__TRECHO DO TEXTO__:
Para breve a queda do império financeiro suíço?

Ao que parece, a maior lavandaria de dinheiro do mundo ameaça falir e poderá arrastar consigo, um país inteiro... Com a agonia da União de Bancos Suíços, agoniza também o segredo bancário suíço. Quem o afirma é Gilles Lapouge, em artigo na imprensa de Paris, que tem percorrido o circuito dos inter nautas interessados no tema. O artigo é de Abril, mas mantém plena actualidade.

Eis alguns excertos:

A Suíça tremula. Zurique alarma-se. Os belos bancos, elegantes, silenciosos de Basileia e Berna estão ofegantes. Poderia dizer-se que eles estão assistindo na penumbra a uma morte ou estão velando um moribundo. Esse moribundo, que talvez acabe mesmo morrendo, é o segredo bancário suíço. (...) O primeiro tiro de advertência veio dos Estados Unidos”. E esclarece o artigo:

A UBS - União de Bancos Suíços, gigantesca instituição bancária suíça - viu-se obrigada a fornecer os nomes de 250 clientes americanos por ela ajudados para defraudar o fisco. O banco protestou, mas os americanos ameaçaram retirar a sua licença nos Estados Unidos. Os suíços, então, passaram os nomes. E a vida bancária foi retomada, tranquilamente...” . E continua:

Mas, o ataque foi retomado. Desta vez os americanos golpearam forte, exigindo que a UBS forneça o nome dos seus 52.000 clientes titulares de contas ilegais (...)”

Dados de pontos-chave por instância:
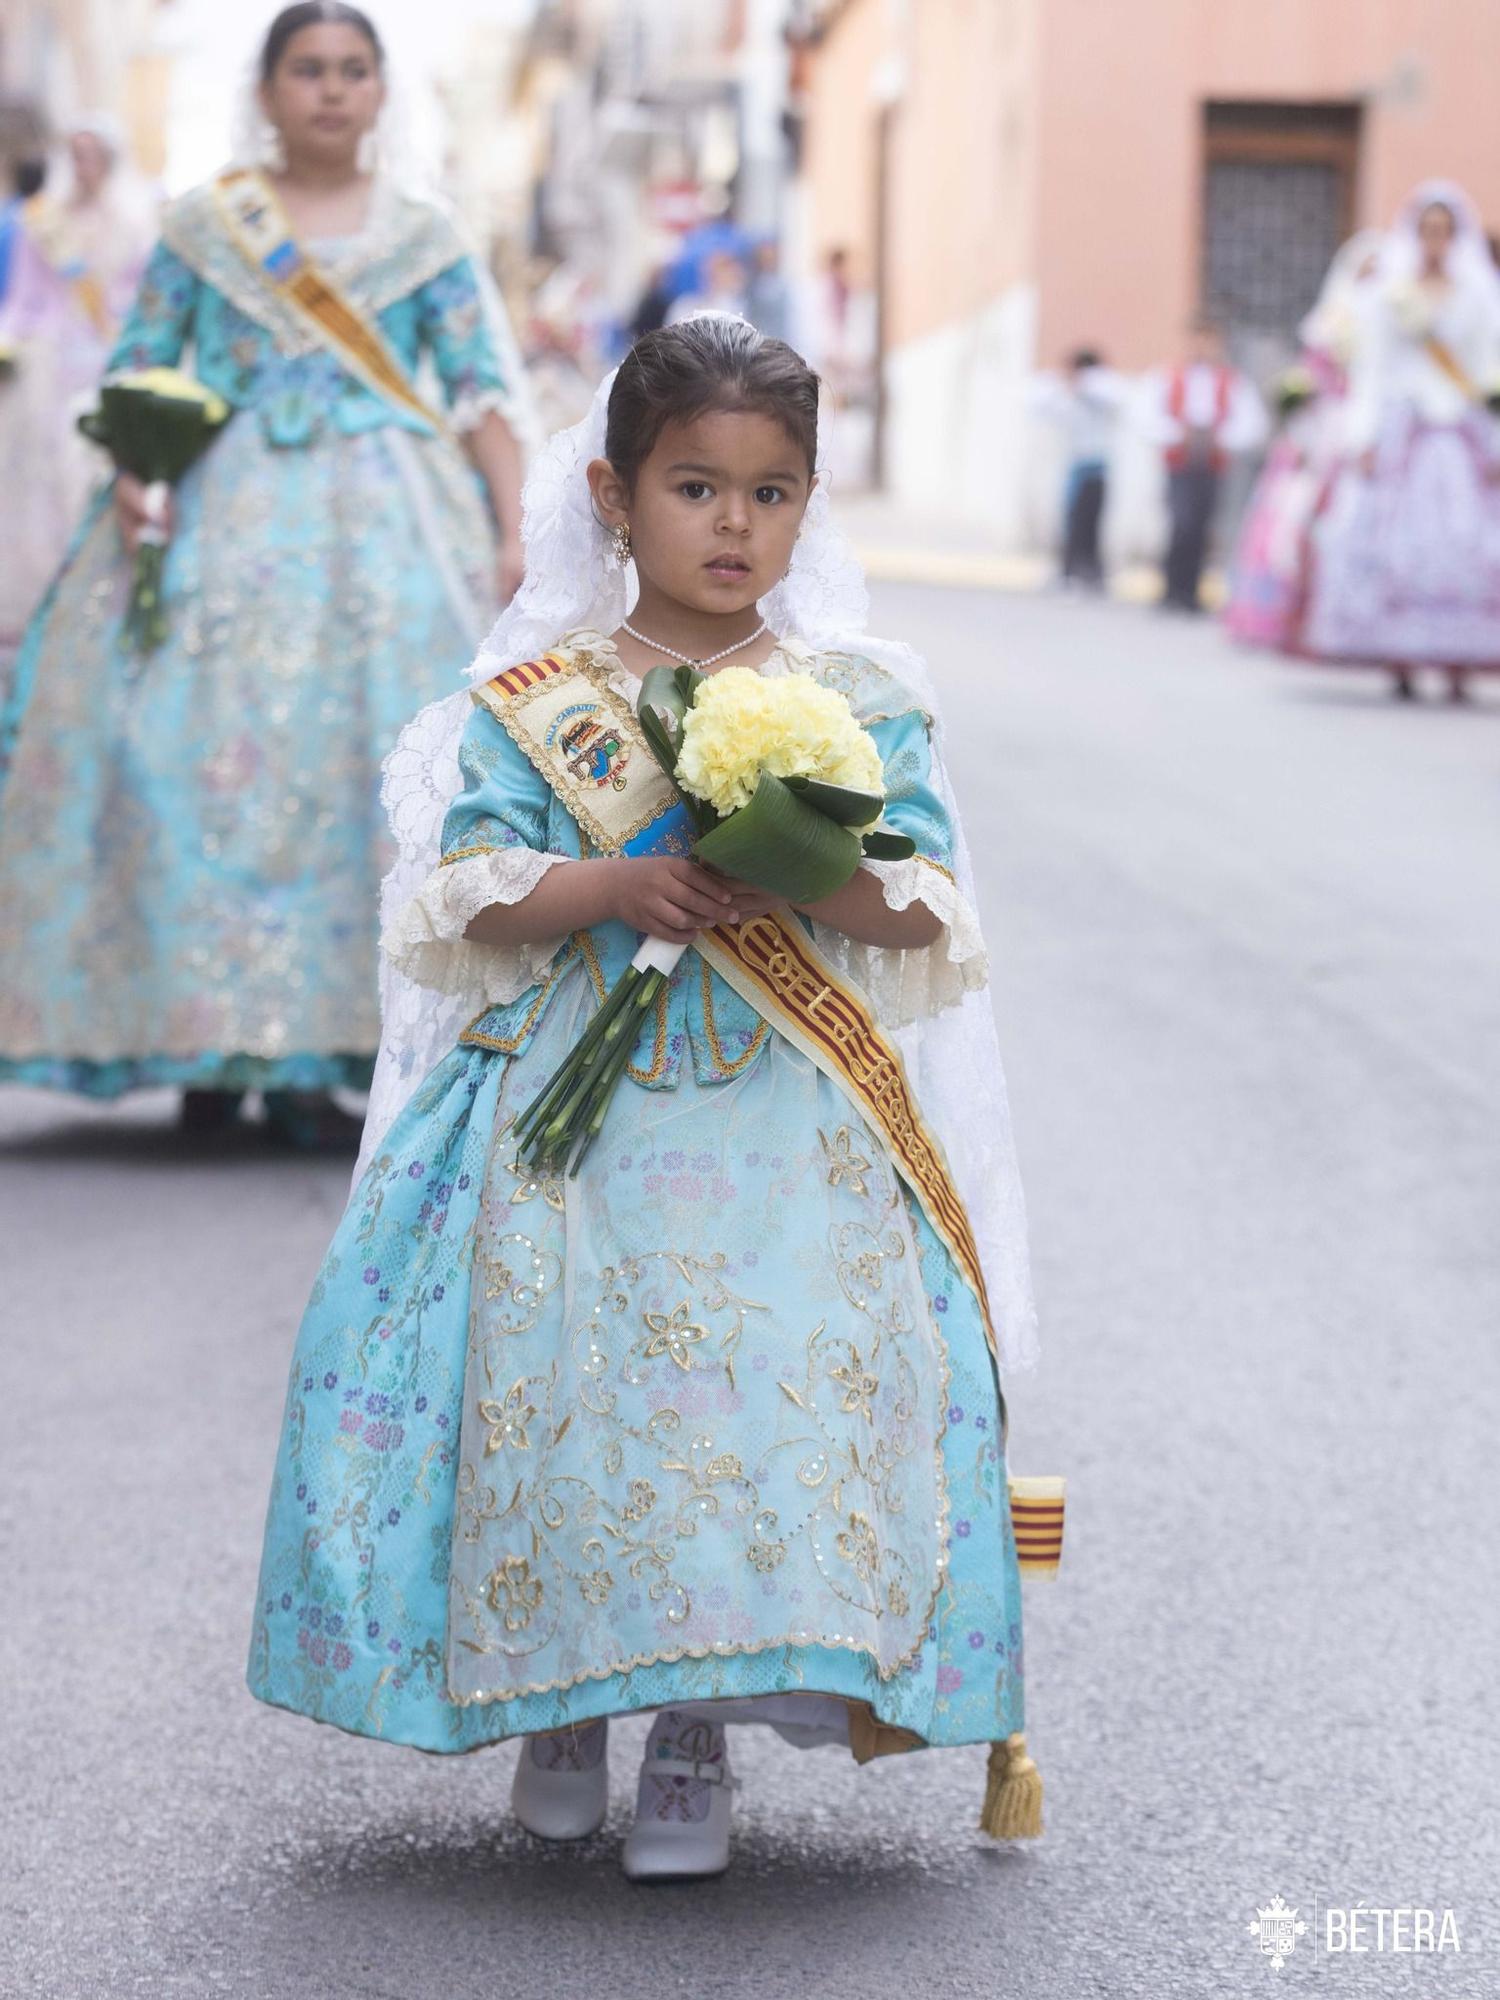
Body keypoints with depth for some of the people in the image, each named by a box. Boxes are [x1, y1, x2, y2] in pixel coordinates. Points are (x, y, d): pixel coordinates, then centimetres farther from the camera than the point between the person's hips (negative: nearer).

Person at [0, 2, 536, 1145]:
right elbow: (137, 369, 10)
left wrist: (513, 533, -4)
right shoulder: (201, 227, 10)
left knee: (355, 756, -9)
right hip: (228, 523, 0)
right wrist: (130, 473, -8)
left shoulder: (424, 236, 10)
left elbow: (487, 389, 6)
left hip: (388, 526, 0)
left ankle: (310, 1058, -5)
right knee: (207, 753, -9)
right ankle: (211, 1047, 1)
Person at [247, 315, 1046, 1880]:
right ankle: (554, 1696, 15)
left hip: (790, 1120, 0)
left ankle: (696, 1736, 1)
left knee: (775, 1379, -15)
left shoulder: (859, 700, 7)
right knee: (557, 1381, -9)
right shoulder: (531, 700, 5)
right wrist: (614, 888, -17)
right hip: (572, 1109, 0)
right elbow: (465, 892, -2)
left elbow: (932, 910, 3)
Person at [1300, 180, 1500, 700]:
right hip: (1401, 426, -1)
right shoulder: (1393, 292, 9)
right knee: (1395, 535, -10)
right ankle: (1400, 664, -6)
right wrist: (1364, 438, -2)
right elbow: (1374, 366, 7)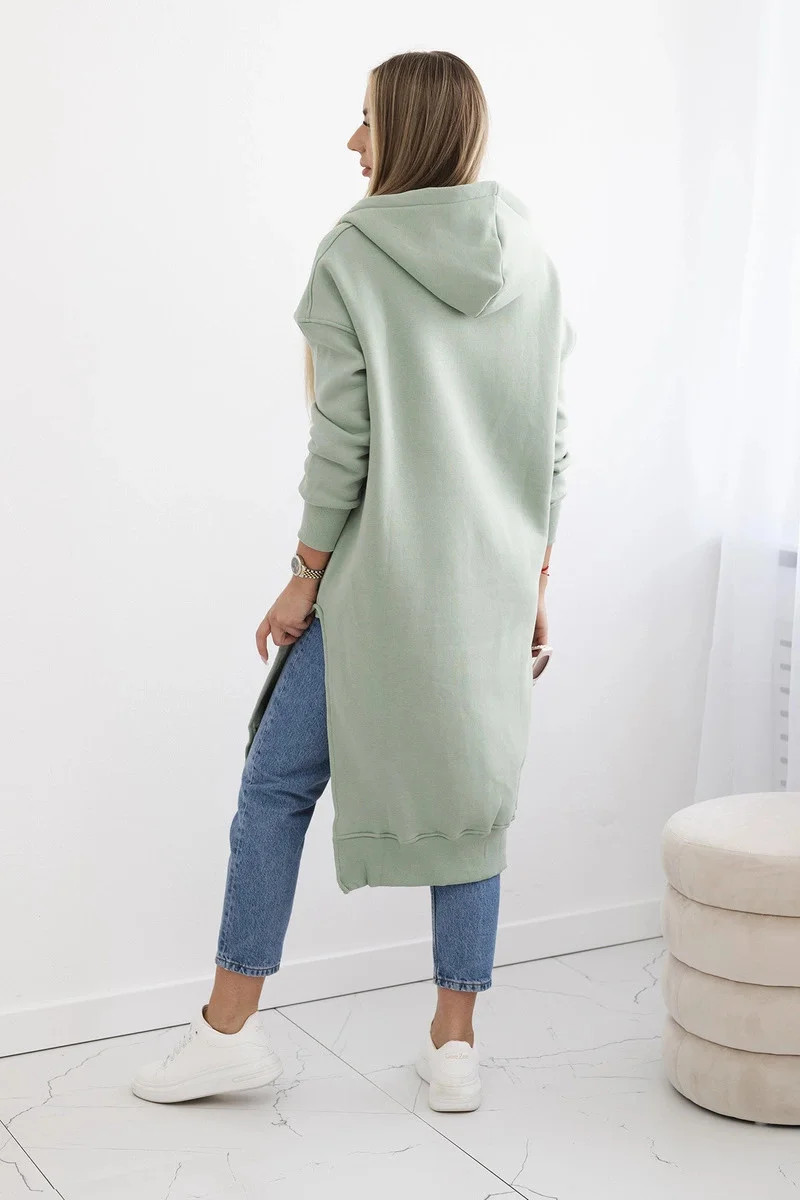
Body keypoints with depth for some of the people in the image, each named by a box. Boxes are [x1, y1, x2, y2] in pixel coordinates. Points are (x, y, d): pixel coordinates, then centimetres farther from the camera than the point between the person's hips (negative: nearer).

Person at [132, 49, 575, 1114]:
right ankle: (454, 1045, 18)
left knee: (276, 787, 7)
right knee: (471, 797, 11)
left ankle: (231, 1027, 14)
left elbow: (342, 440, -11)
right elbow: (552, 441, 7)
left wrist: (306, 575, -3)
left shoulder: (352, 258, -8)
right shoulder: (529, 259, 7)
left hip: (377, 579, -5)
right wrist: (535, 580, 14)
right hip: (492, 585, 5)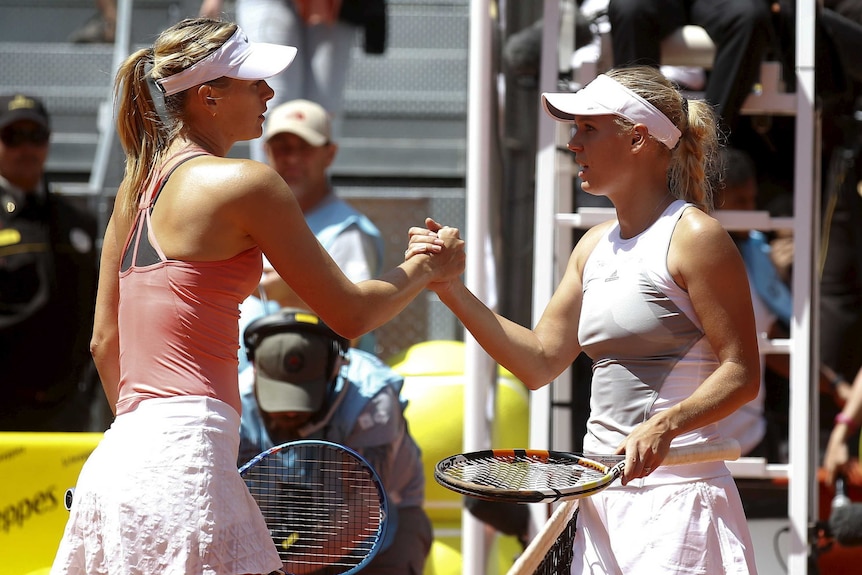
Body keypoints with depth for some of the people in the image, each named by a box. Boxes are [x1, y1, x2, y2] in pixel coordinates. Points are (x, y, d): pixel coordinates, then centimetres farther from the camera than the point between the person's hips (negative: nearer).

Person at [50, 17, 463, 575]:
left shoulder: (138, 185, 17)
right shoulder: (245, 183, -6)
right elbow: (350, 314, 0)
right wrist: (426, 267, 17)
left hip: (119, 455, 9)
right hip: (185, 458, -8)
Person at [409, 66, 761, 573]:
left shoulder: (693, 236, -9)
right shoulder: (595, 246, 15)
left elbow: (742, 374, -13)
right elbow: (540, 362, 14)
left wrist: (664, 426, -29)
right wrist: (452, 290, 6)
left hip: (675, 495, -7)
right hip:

__INSTRUÇÃO__: Transcreva a parte do texto sobre o segredo bancário suíço que começa em "Ao que parece, a" e termina em "mantém plena actualidade.", substituindo "imprensa de Paris" por "imprensa francesa".

__RESPOSTA__:
Ao que parece, a maior lavandaria de dinheiro do mundo ameaça falir e poderá arrastar consigo, um país inteiro... Com a agonia da União de Bancos Suíços, agoniza também o segredo bancário suíço. Quem o afirma é Gilles Lapouge, em artigo na imprensa francesa, que tem percorrido o circuito dos inter nautas interessados no tema. O artigo é de Abril, mas mantém plena actualidade.